Un pompier est assis calmement, triant son équipement, faisant son entraînement, lorsque l’alarme se déclenche. En 45 secondes, il revêt son uniforme de pompier et en une minute, il est déjà sur la route. Ce type de tension psychologique exige non seulement une formation technique et professionnelle, mais aussi un équilibre émotionnel et spirituel. Dans ce domaine, nous avons obtenu de bons résultats. Notre tâche est de les soutenir, car pour nous, c’est une défaite quand un mauvais policier fait la une des journaux ou se suicide.

Ulrich Kny, (à gauche), chef de projets de l’AED pour l’Amérique latine Février 2020 et le père Daniel.

Votre action pastorale s’étend également aux familles. Quelle est la nature de votre apostolat pour les familles des policiers ? Sur quoi porte-t-il ?
La pastorale est compliquée, mais magnifique. En effet, le policier est très déraciné. Il passe un tiers de sa vie en uniforme… Il commence son activité à une certaine heure et ne sait pas quand il pourra retourner auprès de sa famille. Il passe beaucoup de temps loin de chez lui. Les horaires de travail sont difficiles. Souvent, un policier n’est pas en mesure de partager la vie sociale ordinaire ou les moments importants des membres de sa famille. De plus, l’Argentine connaît des difficultés économiques.
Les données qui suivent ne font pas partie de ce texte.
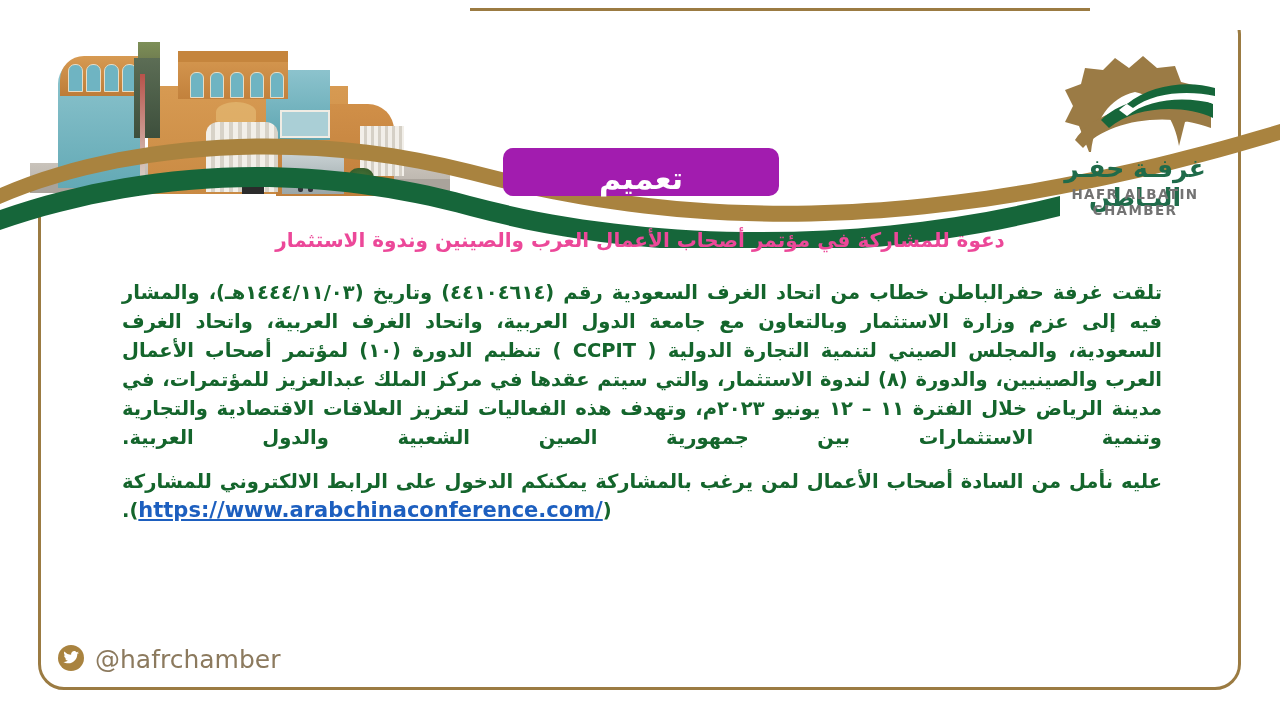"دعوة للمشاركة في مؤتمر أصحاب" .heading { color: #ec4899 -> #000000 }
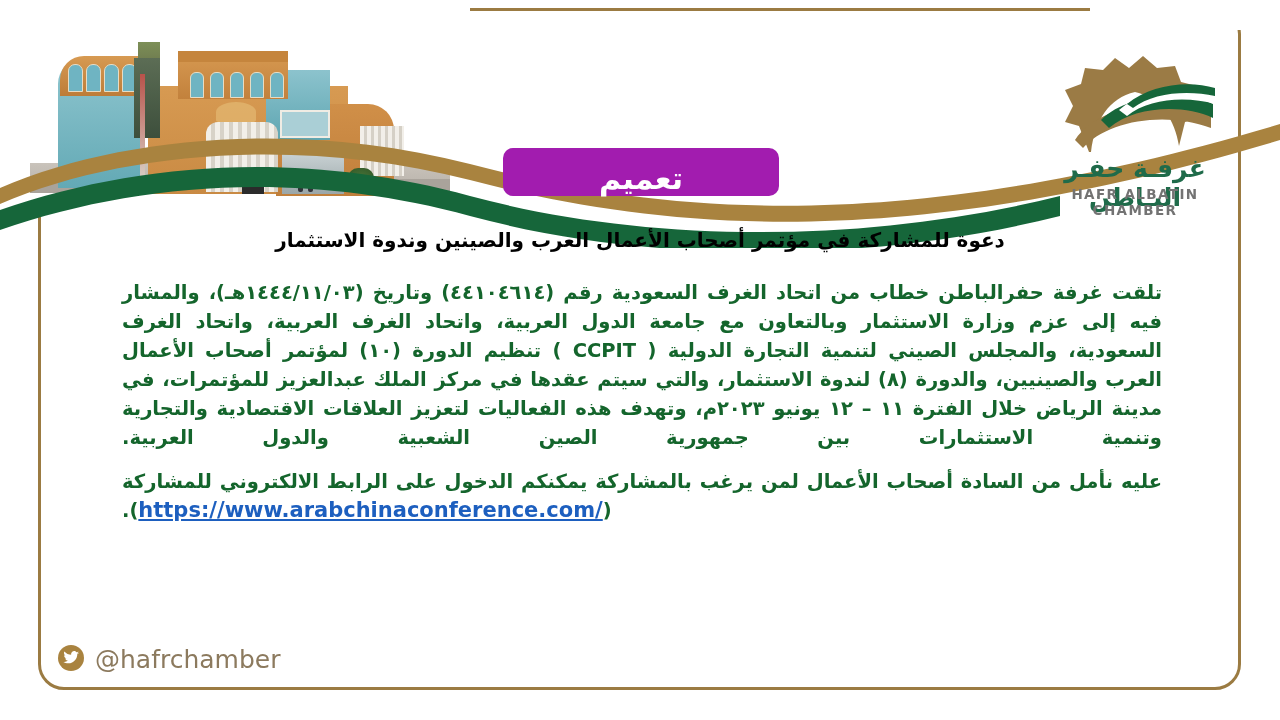"@hafrchamber" .social { align-items: flex-start -> flex-end; flex-direction: none -> column }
Cela les oblige à travailler plus longtemps et à passer moins de temps à la maison. Nous tentons de les former à ne pas négliger ce qui compte tant pour eux. Un jour, j’ai vu un policier toucher l’image de la Vierge à l’entrée du poste de police et je lui ai demandé : « Que lui dites-vous ? » Il m’a répondu : « Seigneur, occupe-toi des miens, car je dois m’occuper des autres. » Formidable ! Nous l’avons intégrée dans la prière du policier.